Financial advisors are constantly exchanging strategies, data and other highly personal communications with clients. The importance of protecting such sensitive information is crucial, and failure to do so could damage client relationships, or worse, produce serious legal consequences.

This being an age of technology, the vast majority of client/advisor communications are now done using emails, the cloud and even fax — yes, it still exists. Each medium has its strengths and weaknesses, and when it comes to sending information to clients, advisors need to consider both the tools they use to transmit it and the importance of the data. Too often, I have seen professionals taking into account only one of those aspects while ignoring the other. This can leave open considerable security breaches.

For example, if you use a secure hypertext transfer protocol (a.k.a. HTTPS) connection when browsing websites, the link between you and the server is encrypted. Although the technology is not perfect, for most applications, it goes a long way toward protecting the data being transmitted. The issue relates to what happens to the data once they have been transferred: they stay unencrypted on your platform and readable by anyone who accesses them. If the data are sensitive, they should be protected when they are being sent, but also after they reach their destination.

With that in mind, let’s explore some strengths and weaknesses of popular methods that advisors use when communicating with clients:

> Emails are like postcards. Although they’re practical and easy to use, they provide particularly poor data protection as anybody can read them. Thus, advisors need to be extra cautious to not include confidential information, such as statements or transaction records, when using this method of communication.

> Encrypted email is a bit like a postcard you put in an envelope. Encrypted email’s major downside is that both parties need to use the same encryption method. There are two ways of doing this. The first is through dedicated encryption software. The second is to use secure email service providers. I generally suggest the latter because they are far more convenient and require less technical skills.

That said, like many professionals in the financial services sector, my personal security needs are particularly stringent. Being more technical, I’ve always used dedicated encryption software. Whichever option you choose, make sure you provide the recipient his password in a direct and secure manner (i.e.: personally by phone).

> Password protected documents supply an excellent balance between security and usability. Extra caution should be used when choosing the document’s password; ensure that it’s sufficiently long and includes special characters.
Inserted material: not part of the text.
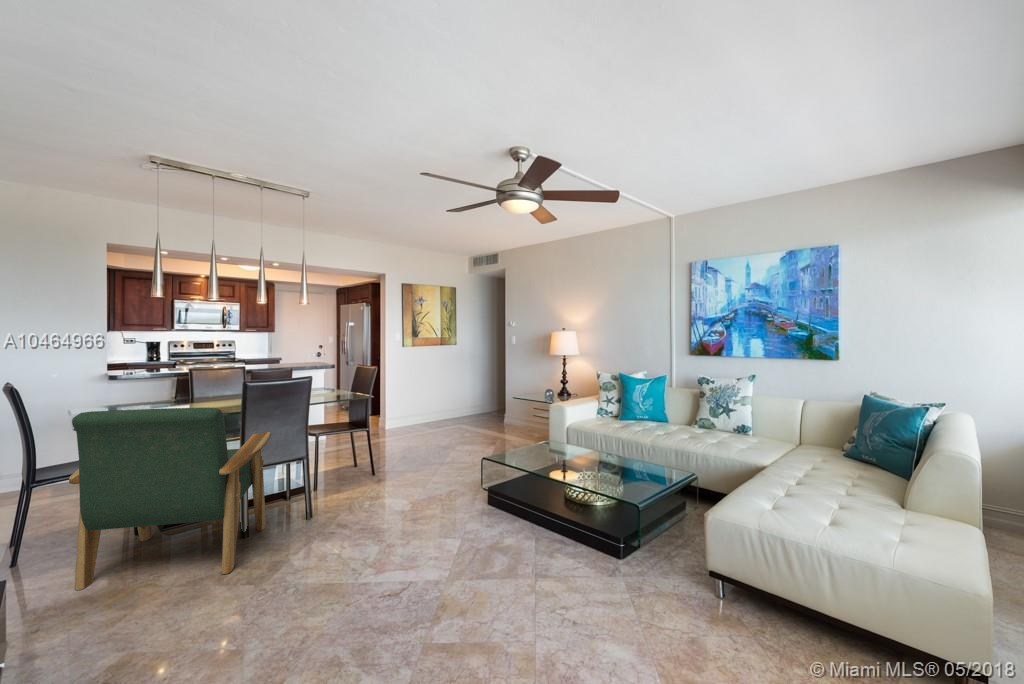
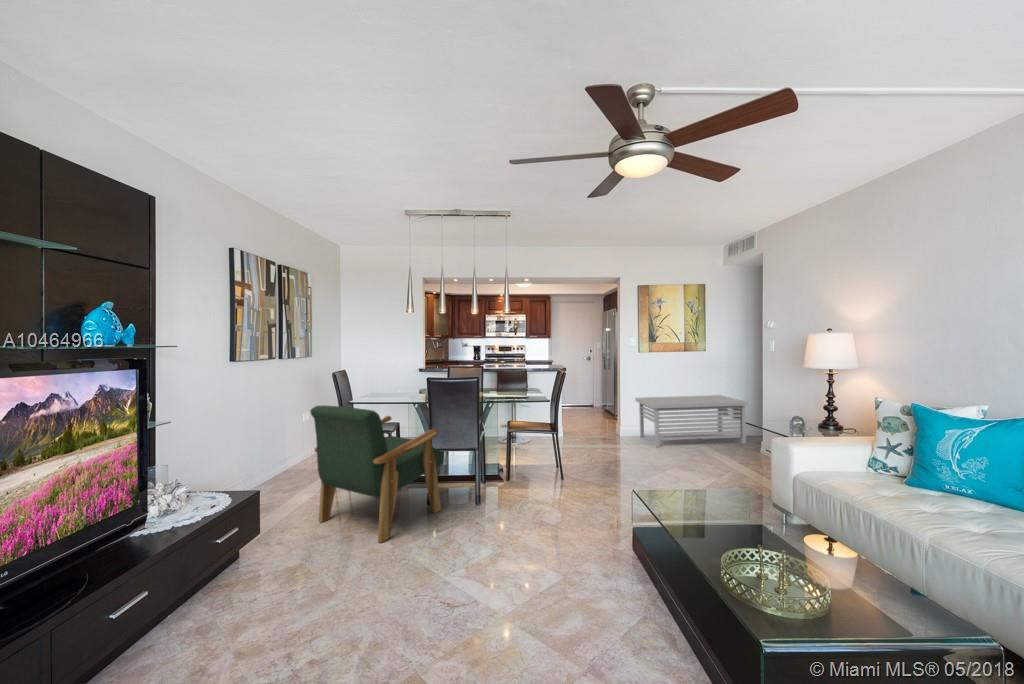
storage bench: none [398,384,490,433] -> present [635,395,748,447]

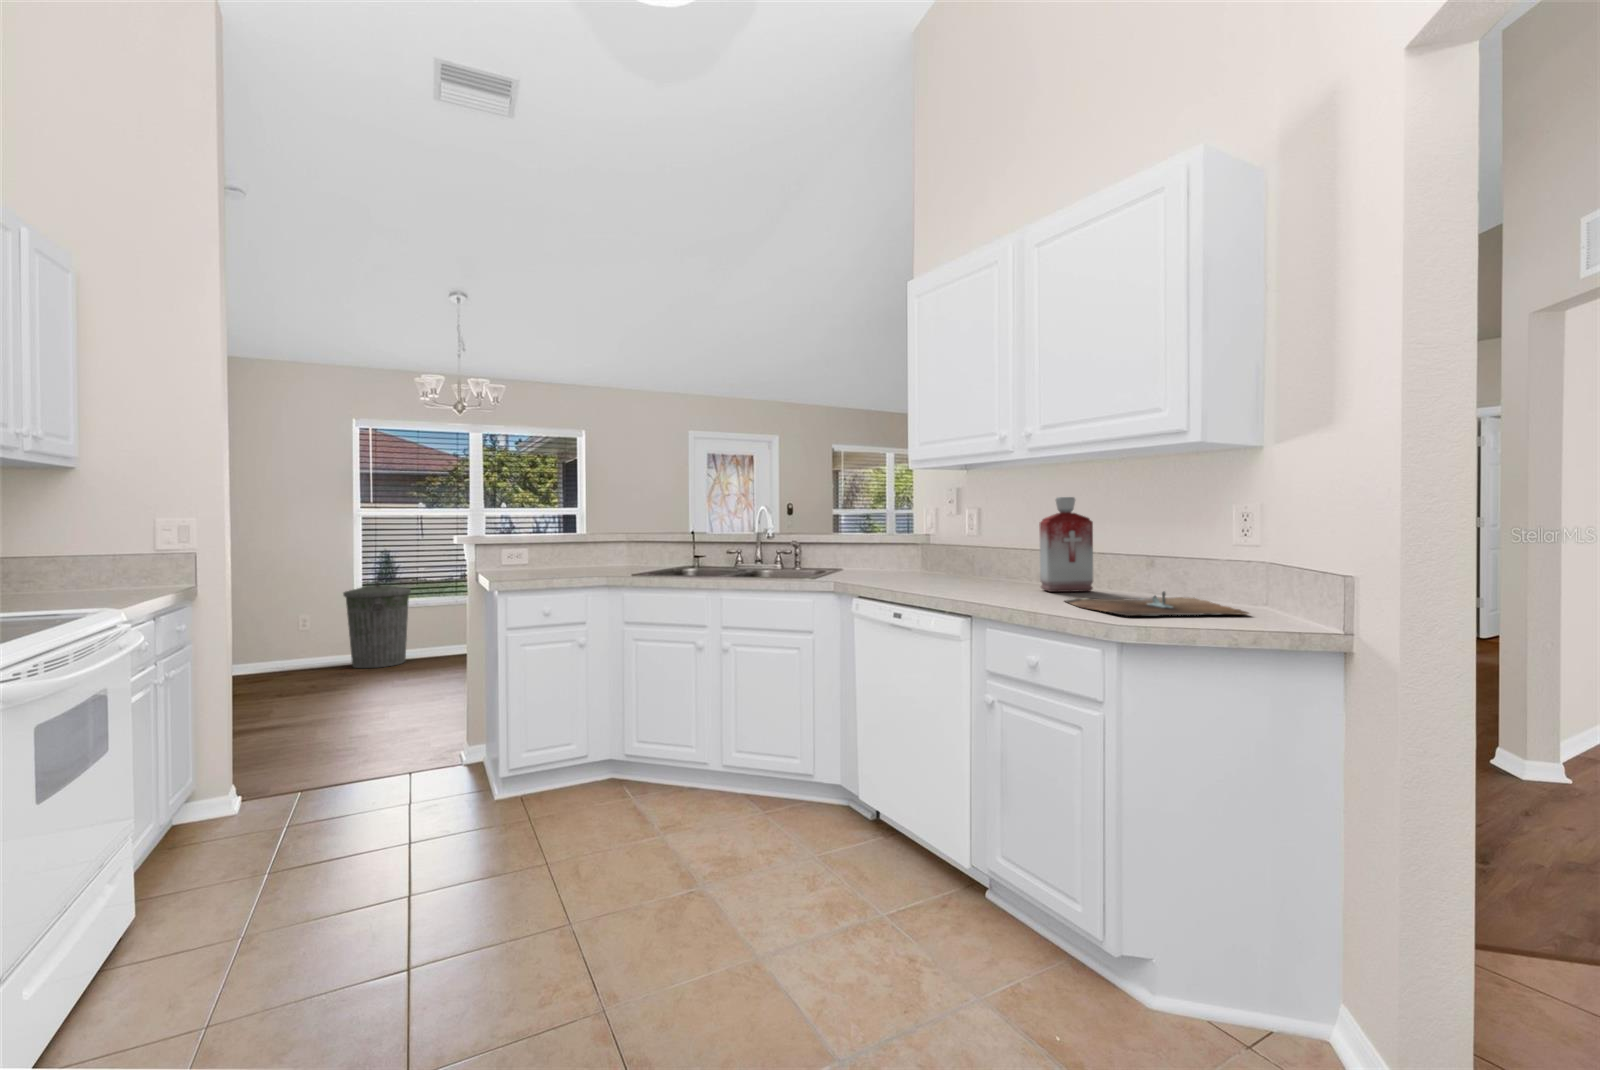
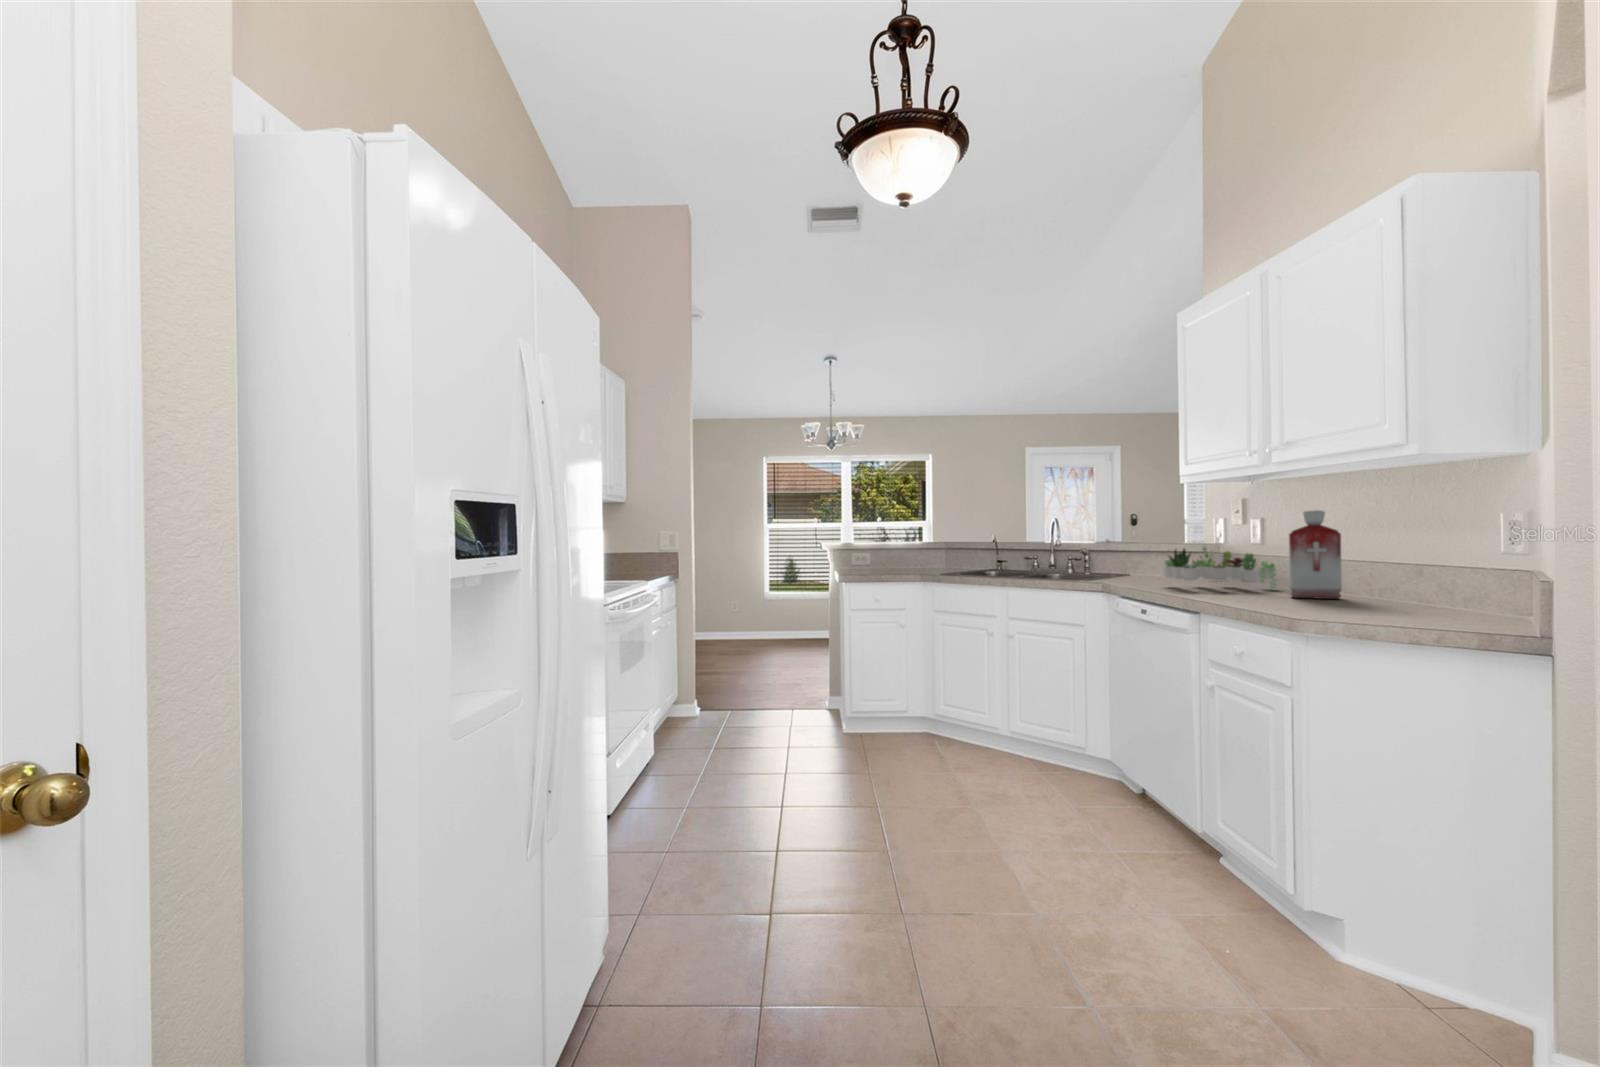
succulent plant: none [893,533,1009,583] -> present [1163,547,1276,590]
trash can: present [343,582,411,668] -> none [763,579,808,646]
cutting board: present [1065,591,1249,616] -> none [1280,596,1438,618]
As the body of the email through which you’re sending these documents will likely be unencrypted, do not disclose their nature as this could generate unwanted interest.

> Fax is one of the most insecure methods of transmitting information. Fax machines often sit in the middle of crowded offices, accessible to almost anyone. Furthermore, faxes are like images and can be easily forged. The good news is that with today’s technology, faxes are going the way of the dodo bird. I strongly recommend you don’t do anything to slow that process!

> Fax over IP (online fax) is far better than traditional fax machines. Online fax solution providers usually offer secure services using encrypted transmission and storage mechanisms and generally comply with regulations such as the U.S. Health Insurance Portability and Accountability Act, the Sarbanes-Oxley Act and the Personal Information Protection and Electronic Documents Act. Before choosing a service provider, make sure to review its standard licensing agreement and security statements.

> Personal information delivery is the safest method by far. There are no intermediaries between you and the recipient. That said, when the documents are in digital format (i.e., on a USB key), it’s still a good practice to encrypt them as the delivery device could be lost or stolen. Multiple solutions are available, including VeraCrypt, AxCrypt or GNU Privacy Guard. You could also consider document encryption as an alternative to password-protected documents.

The tools advisors use to mitigate unwanted information disclosure risks when communicating information to clients strike a balance between the transmission method and the importance of the data. Thus, advisors need to be conscious of this balance and to prioritize tools that address clients’ needs for convenience and practicality, while prioritizing heightened security protection.